• Task description: Please restate the listing word for word, omitting the images.

• Data extracts:
= = = = =
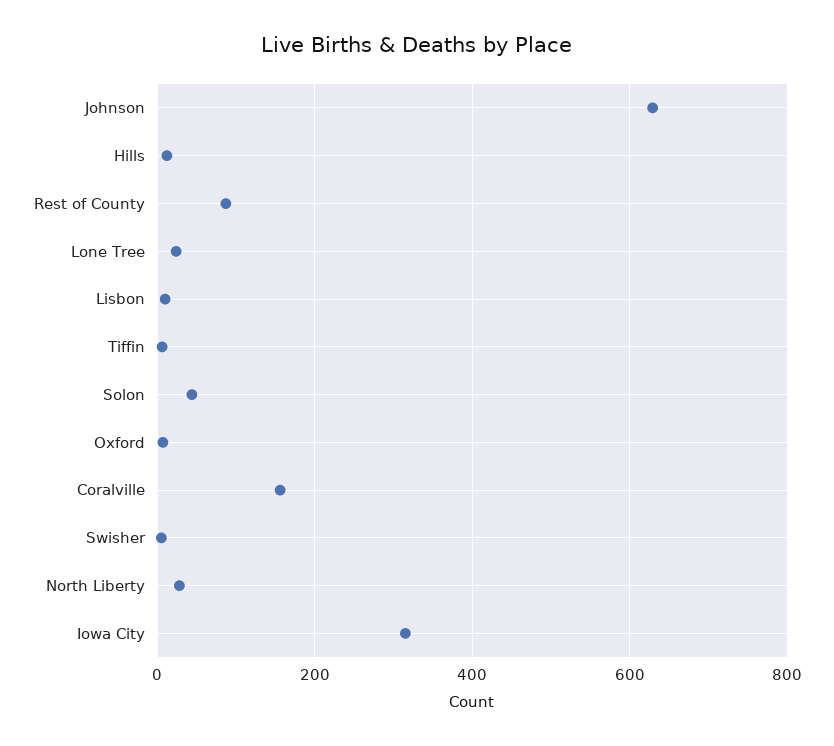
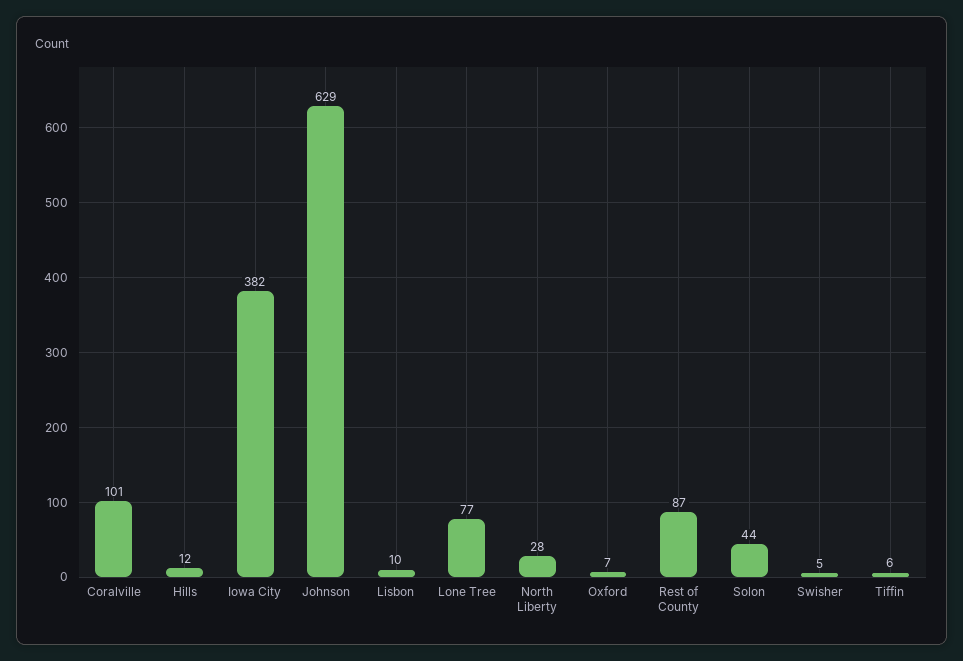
  {
    "Johnson": 629,
    "Hills": 12,
    "Rest of County": 87,
-   "Lone Tree": 20,
+   "Lone Tree": 77,
    "Lisbon": 10,
    "Tiffin": 6,
    "Solon": 44,
    "Oxford": 7,
-   "Coralville": 160,
+   "Coralville": 101,
    "Swisher": 5,
    "North Liberty": 28,
-   "Iowa City": 320
+   "Iowa City": 382
  }

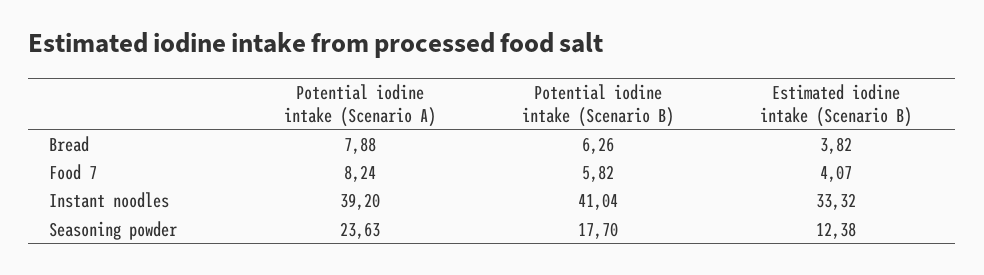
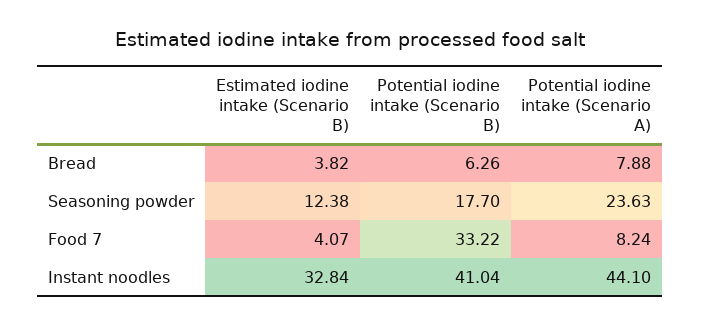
  {
    "Potential iodine intake (Scenario A)": {
      "Bread": 7.88,
      "Food 7": 8.24,
-     "Instant noodles": 39.2,
+     "Instant noodles": 44.1,
      "Seasoning powder": 23.63
    },
    "Potential iodine intake (Scenario B)": {
      "Bread": 6.26,
-     "Food 7": 5.82,
+     "Food 7": 33.22,
      "Instant noodles": 41.04,
      "Seasoning powder": 17.7
    },
    "Estimated iodine intake (Scenario B)": {
      "Bread": 3.82,
      "Food 7": 4.07,
-     "Instant noodles": 33.32,
+     "Instant noodles": 32.84,
      "Seasoning powder": 12.38
    }
  }

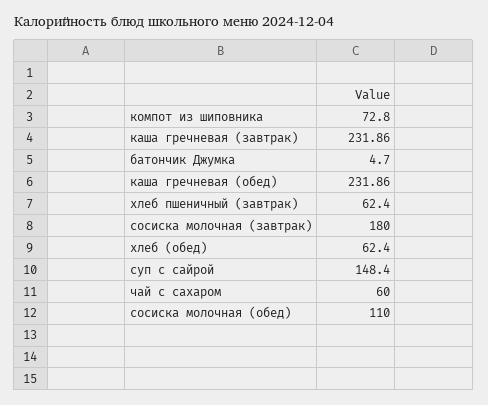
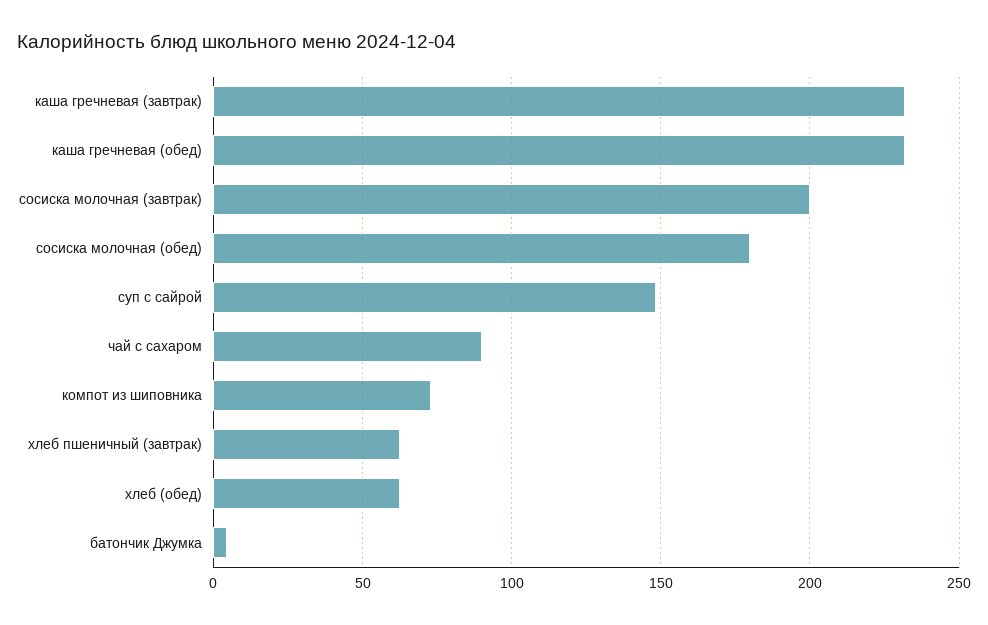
  {
    "компот из шиповника": 72.8,
    "каша гречневая (завтрак)": 231.86,
    "батончик Джумка": 4.7,
    "каша гречневая (обед)": 231.86,
    "хлеб пшеничный (завтрак)": 62.4,
-   "сосиска молочная (завтрак)": 180,
+   "сосиска молочная (завтрак)": 200,
    "хлеб (обед)": 62.4,
    "суп с сайрой": 148.4,
-   "чай с сахаром": 60,
+   "чай с сахаром": 90,
-   "сосиска молочная (обед)": 110
+   "сосиска молочная (обед)": 180
  }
= = = = =
• Task output:
  {
    "Johnson": 629,
    "Hills": 12,
    "Rest of County": 87,
-   "Lone Tree": 20,
+   "Lone Tree": 77,
    "Lisbon": 10,
    "Tiffin": 6,
    "Solon": 44,
    "Oxford": 7,
-   "Coralville": 160,
+   "Coralville": 101,
    "Swisher": 5,
    "North Liberty": 28,
-   "Iowa City": 320
+   "Iowa City": 382
  }

  {
    "Potential iodine intake (Scenario A)": {
      "Bread": 7.88,
      "Food 7": 8.24,
-     "Instant noodles": 39.2,
+     "Instant noodles": 44.1,
      "Seasoning powder": 23.63
    },
    "Potential iodine intake (Scenario B)": {
      "Bread": 6.26,
-     "Food 7": 5.82,
+     "Food 7": 33.22,
      "Instant noodles": 41.04,
      "Seasoning powder": 17.7
    },
    "Estimated iodine intake (Scenario B)": {
      "Bread": 3.82,
      "Food 7": 4.07,
-     "Instant noodles": 33.32,
+     "Instant noodles": 32.84,
      "Seasoning powder": 12.38
    }
  }

  {
    "компот из шиповника": 72.8,
    "каша гречневая (завтрак)": 231.86,
    "батончик Джумка": 4.7,
    "каша гречневая (обед)": 231.86,
    "хлеб пшеничный (завтрак)": 62.4,
-   "сосиска молочная (завтрак)": 180,
+   "сосиска молочная (завтрак)": 200,
    "хлеб (обед)": 62.4,
    "суп с сайрой": 148.4,
-   "чай с сахаром": 60,
+   "чай с сахаром": 90,
-   "сосиска молочная (обед)": 110
+   "сосиска молочная (обед)": 180
  }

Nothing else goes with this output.